[Opening Provided information section]

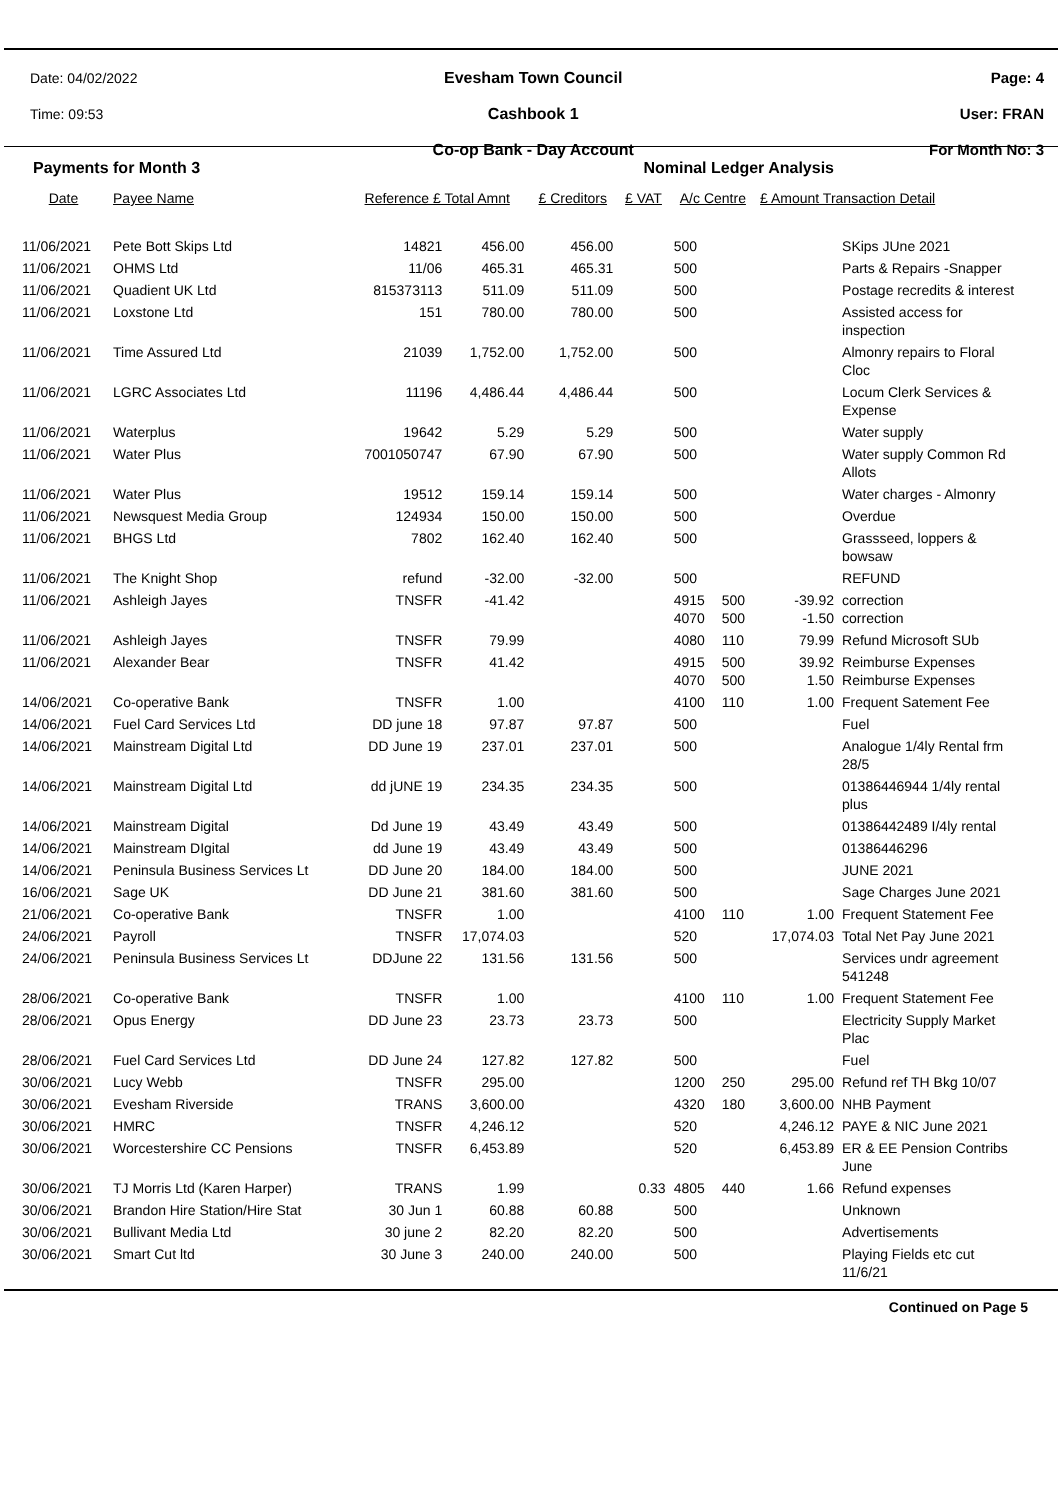Date: 04/02/2022
Time: 09:53
Evesham Town Council
Cashbook 1
Co-op Bank - Day Account
Page: 4
User: FRAN
For Month No: 3
Payments for Month 3 Nominal Ledger Analysis
| Date | Payee Name | Reference £ Total Amnt | | £ Creditors | £ VAT | A/c Centre | | £ Amount Transaction Detail | |
| --- | --- | --- | --- | --- | --- | --- | --- | --- | --- |
| 11/06/2021 | Pete Bott Skips Ltd | 14821 | 456.00 | 456.00 | | 500 | | | SKips JUne 2021 |
| 11/06/2021 | OHMS Ltd | 11/06 | 465.31 | 465.31 | | 500 | | | Parts & Repairs -Snapper |
| 11/06/2021 | Quadient UK Ltd | 815373113 | 511.09 | 511.09 | | 500 | | | Postage recredits & interest |
| 11/06/2021 | Loxstone Ltd | 151 | 780.00 | 780.00 | | 500 | | | Assisted access for inspection |
| 11/06/2021 | Time Assured Ltd | 21039 | 1,752.00 | 1,752.00 | | 500 | | | Almonry repairs to Floral Cloc |
| 11/06/2021 | LGRC Associates Ltd | 11196 | 4,486.44 | 4,486.44 | | 500 | | | Locum Clerk Services & Expense |
| 11/06/2021 | Waterplus | 19642 | 5.29 | 5.29 | | 500 | | | Water supply |
| 11/06/2021 | Water Plus | 7001050747 | 67.90 | 67.90 | | 500 | | | Water supply Common Rd Allots |
| 11/06/2021 | Water Plus | 19512 | 159.14 | 159.14 | | 500 | | | Water charges - Almonry |
| 11/06/2021 | Newsquest Media Group | 124934 | 150.00 | 150.00 | | 500 | | | Overdue |
| 11/06/2021 | BHGS Ltd | 7802 | 162.40 | 162.40 | | 500 | | | Grassseed, loppers & bowsaw |
| 11/06/2021 | The Knight Shop | refund | -32.00 | -32.00 | | 500 | | | REFUND |
| 11/06/2021 | Ashleigh Jayes | TNSFR | -41.42 | | | 4915 4070 | 500 500 | -39.92 -1.50 | correction correction |
| 11/06/2021 | Ashleigh Jayes | TNSFR | 79.99 | | | 4080 | 110 | 79.99 | Refund Microsoft SUb |
| 11/06/2021 | Alexander Bear | TNSFR | 41.42 | | | 4915 4070 | 500 500 | 39.92 1.50 | Reimburse Expenses Reimburse Expenses |
| 14/06/2021 | Co-operative Bank | TNSFR | 1.00 | | | 4100 | 110 | 1.00 | Frequent Satement Fee |
| 14/06/2021 | Fuel Card Services Ltd | DD june 18 | 97.87 | 97.87 | | 500 | | | Fuel |
| 14/06/2021 | Mainstream Digital Ltd | DD June 19 | 237.01 | 237.01 | | 500 | | | Analogue 1/4ly Rental frm 28/5 |
| 14/06/2021 | Mainstream Digital Ltd | dd jUNE 19 | 234.35 | 234.35 | | 500 | | | 01386446944 1/4ly rental plus |
| 14/06/2021 | Mainstream Digital | Dd June 19 | 43.49 | 43.49 | | 500 | | | 01386442489 I/4ly rental |
| 14/06/2021 | Mainstream DIgital | dd June 19 | 43.49 | 43.49 | | 500 | | | 01386446296 |
| 14/06/2021 | Peninsula Business Services Lt | DD June 20 | 184.00 | 184.00 | | 500 | | | JUNE 2021 |
| 16/06/2021 | Sage UK | DD June 21 | 381.60 | 381.60 | | 500 | | | Sage Charges June 2021 |
| 21/06/2021 | Co-operative Bank | TNSFR | 1.00 | | | 4100 | 110 | 1.00 | Frequent Statement Fee |
| 24/06/2021 | Payroll | TNSFR | 17,074.03 | | | 520 | | 17,074.03 | Total Net Pay June 2021 |
| 24/06/2021 | Peninsula Business Services Lt | DDJune 22 | 131.56 | 131.56 | | 500 | | | Services undr agreement 541248 |
| 28/06/2021 | Co-operative Bank | TNSFR | 1.00 | | | 4100 | 110 | 1.00 | Frequent Statement Fee |
| 28/06/2021 | Opus Energy | DD June 23 | 23.73 | 23.73 | | 500 | | | Electricity Supply Market Plac |
| 28/06/2021 | Fuel Card Services Ltd | DD June 24 | 127.82 | 127.82 | | 500 | | | Fuel |
| 30/06/2021 | Lucy Webb | TNSFR | 295.00 | | | 1200 | 250 | 295.00 | Refund ref TH Bkg 10/07 |
| 30/06/2021 | Evesham Riverside | TRANS | 3,600.00 | | | 4320 | 180 | 3,600.00 | NHB Payment |
| 30/06/2021 | HMRC | TNSFR | 4,246.12 | | | 520 | | 4,246.12 | PAYE & NIC June 2021 |
| 30/06/2021 | Worcestershire CC Pensions | TNSFR | 6,453.89 | | | 520 | | 6,453.89 | ER & EE Pension Contribs June |
| 30/06/2021 | TJ Morris Ltd (Karen Harper) | TRANS | 1.99 | | 0.33 | 4805 | 440 | 1.66 | Refund expenses |
| 30/06/2021 | Brandon Hire Station/Hire Stat | 30 Jun 1 | 60.88 | 60.88 | | 500 | | | Unknown |
| 30/06/2021 | Bullivant Media Ltd | 30 june 2 | 82.20 | 82.20 | | 500 | | | Advertisements |
| 30/06/2021 | Smart Cut ltd | 30 June 3 | 240.00 | 240.00 | | 500 | | | Playing Fields etc cut 11/6/21 |
Continued on Page 5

[Closing Provided information section]

§ **Exercise details**: Read the listing above, then copy every line that includes the string "Total".

§ **Solution to the problem**:
| Date | Payee Name | Reference £ Total Amnt | | £ Creditors | £ VAT | A/c Centre | | £ Amount Transaction Detail | |
| 24/06/2021 | Payroll | TNSFR | 17,074.03 | | | 520 | | 17,074.03 | Total Net Pay June 2021 |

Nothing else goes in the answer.